Advisor Perspectives welcomes guest contributions. The views presented here do not necessarily represent those of Advisor Perspectives.

The setting every community up for retirement enhancement (SECURE) 2.0 Act (SA 2.0) was a much-needed piece of legislation that addresses several issues around retirement that affect working and retired Americans. The legislation offers improvements, but as is often the case when Washington tries to “fix” things, there are some unintended consequences. Although most of the changes won’t take effect until 2024 or later, there are things that advisors should keep in mind, particularly for clients who fall into one of these three broad categories: retirees, savers, and small-business owners.

For most retirees, the biggest news about SA 2.0 is that it raises the age at which required minimum distributions (RMDs) begin from 72 to 73 in 2023. That sounds like a good thing, but looked at from another angle, it is also a stealth tax increase. Until the original SECURE Act in 2019, retirees had to begin taking RMDs at age 70.5. In three short years, Congress has extended the required beginning age by 2.5 years, and SA 2.0 will push it even further. In 2033, the beginning age jumps to 75.

That’s almost a full five years of additional growth that will not only be subject to taxation, but also can place the individual in a higher income bracket, which impacts the tax on Social Security and potentially increases annual Medicare costs.
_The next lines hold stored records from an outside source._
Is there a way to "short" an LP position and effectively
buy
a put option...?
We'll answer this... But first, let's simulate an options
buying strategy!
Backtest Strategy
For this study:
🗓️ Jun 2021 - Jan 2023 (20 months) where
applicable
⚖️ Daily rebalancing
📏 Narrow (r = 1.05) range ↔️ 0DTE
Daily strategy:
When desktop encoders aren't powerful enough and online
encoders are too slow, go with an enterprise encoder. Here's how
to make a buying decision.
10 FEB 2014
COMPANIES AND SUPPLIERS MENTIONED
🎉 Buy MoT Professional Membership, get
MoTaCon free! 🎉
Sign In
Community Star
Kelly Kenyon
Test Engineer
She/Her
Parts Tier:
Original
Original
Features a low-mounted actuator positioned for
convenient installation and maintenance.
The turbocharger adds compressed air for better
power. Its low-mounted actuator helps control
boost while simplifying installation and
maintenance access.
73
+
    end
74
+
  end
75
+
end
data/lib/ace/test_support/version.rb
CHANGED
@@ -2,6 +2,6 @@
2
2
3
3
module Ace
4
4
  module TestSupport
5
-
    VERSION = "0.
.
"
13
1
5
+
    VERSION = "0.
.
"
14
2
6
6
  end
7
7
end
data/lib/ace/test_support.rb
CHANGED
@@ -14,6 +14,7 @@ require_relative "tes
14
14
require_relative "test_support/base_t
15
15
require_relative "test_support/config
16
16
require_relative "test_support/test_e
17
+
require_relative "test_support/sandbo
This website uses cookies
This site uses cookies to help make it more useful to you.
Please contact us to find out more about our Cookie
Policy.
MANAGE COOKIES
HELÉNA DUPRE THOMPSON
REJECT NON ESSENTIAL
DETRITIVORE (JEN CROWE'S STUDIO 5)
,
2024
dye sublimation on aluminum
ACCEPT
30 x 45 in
Planning can address the potential tax implications. I recommend a Roth conversion. This may be an especially good time since last year when we saw markets decline by 20% or more in some cases. Clients can take advantage of the decline by paying taxes on lower portfolio values and redirect that future growth into a tax-free Roth IRA. For those who are charitably inclined, qualified charitable distributions (QCDs), especially in markets like 2021, where you likely saw significant portfolio appreciation, are great ways to reduce future IRA taxation and provide wonderful charitable gifts.